## Zu lösende Aufgabe
Schreibe aus dem Bericht über den Zeitzeugenbesuch in der Klasse 9c den Abschnitt wörtlich ab, beginnend mit „Ein neuer Blick“ und weiter bis einschließlich „per Kamera aufgezeichnet.“.

## Zu prüfender Text
________

Ein neuer Blick auf die Vergangenheit

Am Freitag, den 5. April, wurde die Klasse 9c von zwei Karlsruher Zeitzeugen aus der Zeit des 2. Weltkriegs und der Nachkriegszeit besucht. Herr Lustig und Herr Schwarz, beide heute 86 Jahre alt, lieferten den Schülerinnen und Schülern aufregende, erstaunliche und nicht zuletzt – trotz der widrigen Umstände, die sie erlebten – lustige Geschichten aus ihrer Kindheit und Jugend. Das für die Klasse einmalige Erlebnis wurde von ihrer Lehrerin, Frau Benesch, per Kamera aufgezeichnet.

________

## Gesammelte Daten
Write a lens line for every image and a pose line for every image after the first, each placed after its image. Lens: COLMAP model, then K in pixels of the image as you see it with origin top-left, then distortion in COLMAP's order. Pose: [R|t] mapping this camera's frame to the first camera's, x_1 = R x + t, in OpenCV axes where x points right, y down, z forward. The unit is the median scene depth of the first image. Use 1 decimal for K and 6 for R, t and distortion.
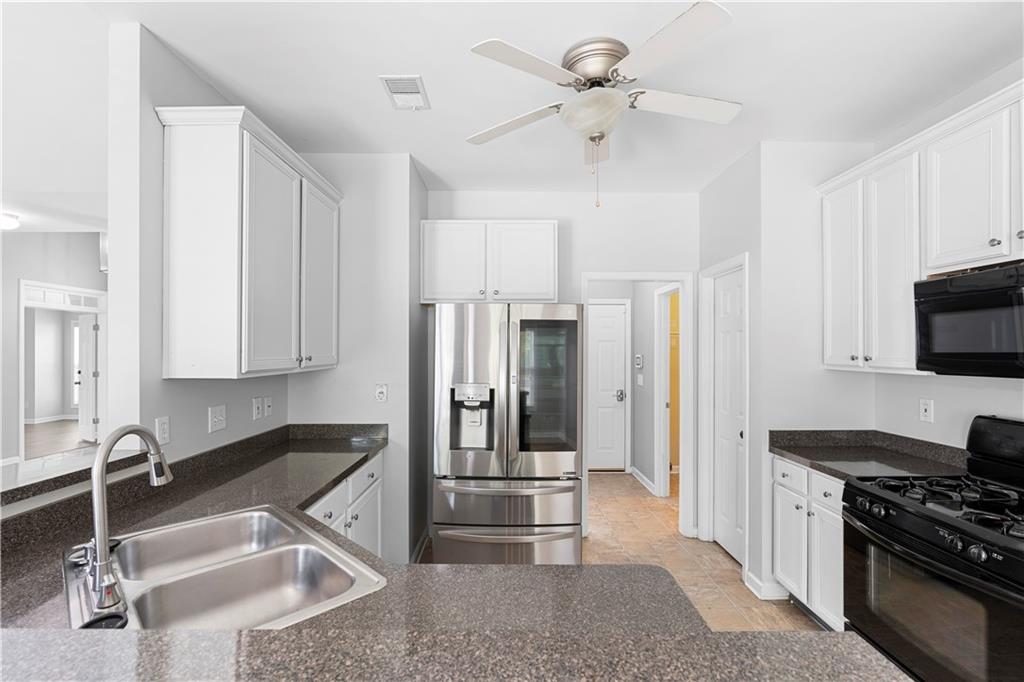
lens RADIAL K [[467.3, 0, 502.1], [0, 467.3, 343.4], [0, 0, 1]] dist [-0.008903, 0.001872]
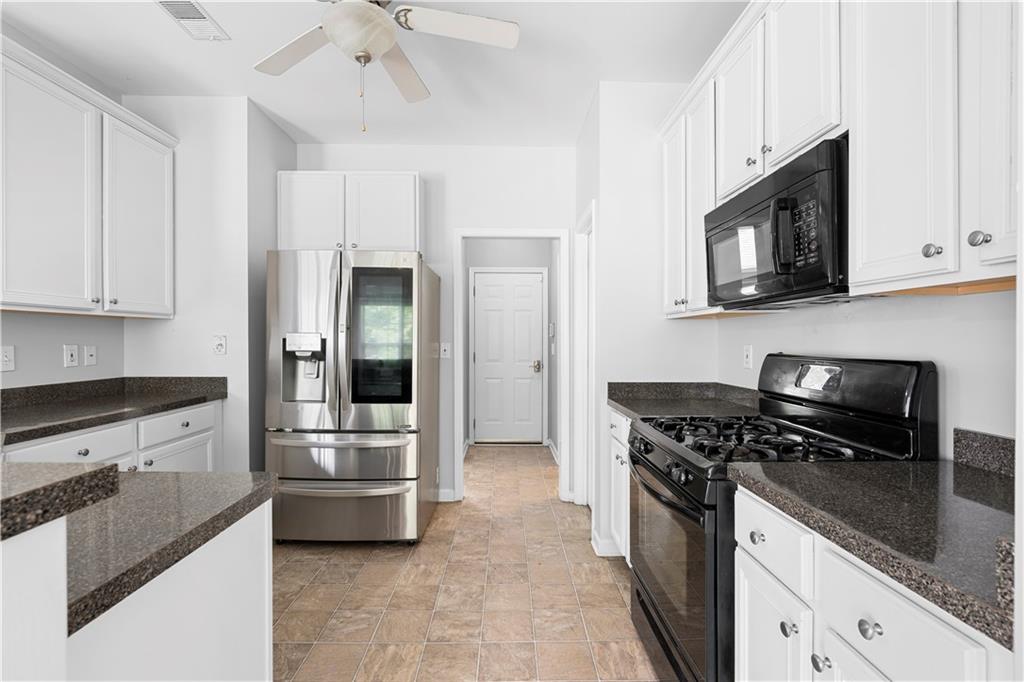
lens RADIAL K [[467.3, 0, 519.3], [0, 467.3, 341.9], [0, 0, 1]] dist [-0.008903, 0.001872]
pose [[0.999987, 0.004501, 0.002398, 0.376353], [-0.004520, 0.999958, 0.007953, 0.093259], [-0.002362, -0.007963, 0.999966, 0.031981]]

________

## Antwort zur Aufgabe
Ein neuer Blick auf die Vergangenheit

Am Freitag, den 5. April, wurde die Klasse 9c von zwei Karlsruher Zeitzeugen aus der Zeit des 2. Weltkriegs und der Nachkriegszeit besucht. Herr Lustig und Herr Schwarz, beide heute 86 Jahre alt, lieferten den Schülerinnen und Schülern aufregende, erstaunliche und nicht zuletzt – trotz der widrigen Umstände, die sie erlebten – lustige Geschichten aus ihrer Kindheit und Jugend. Das für die Klasse einmalige Erlebnis wurde von ihrer Lehrerin, Frau Benesch, per Kamera aufgezeichnet.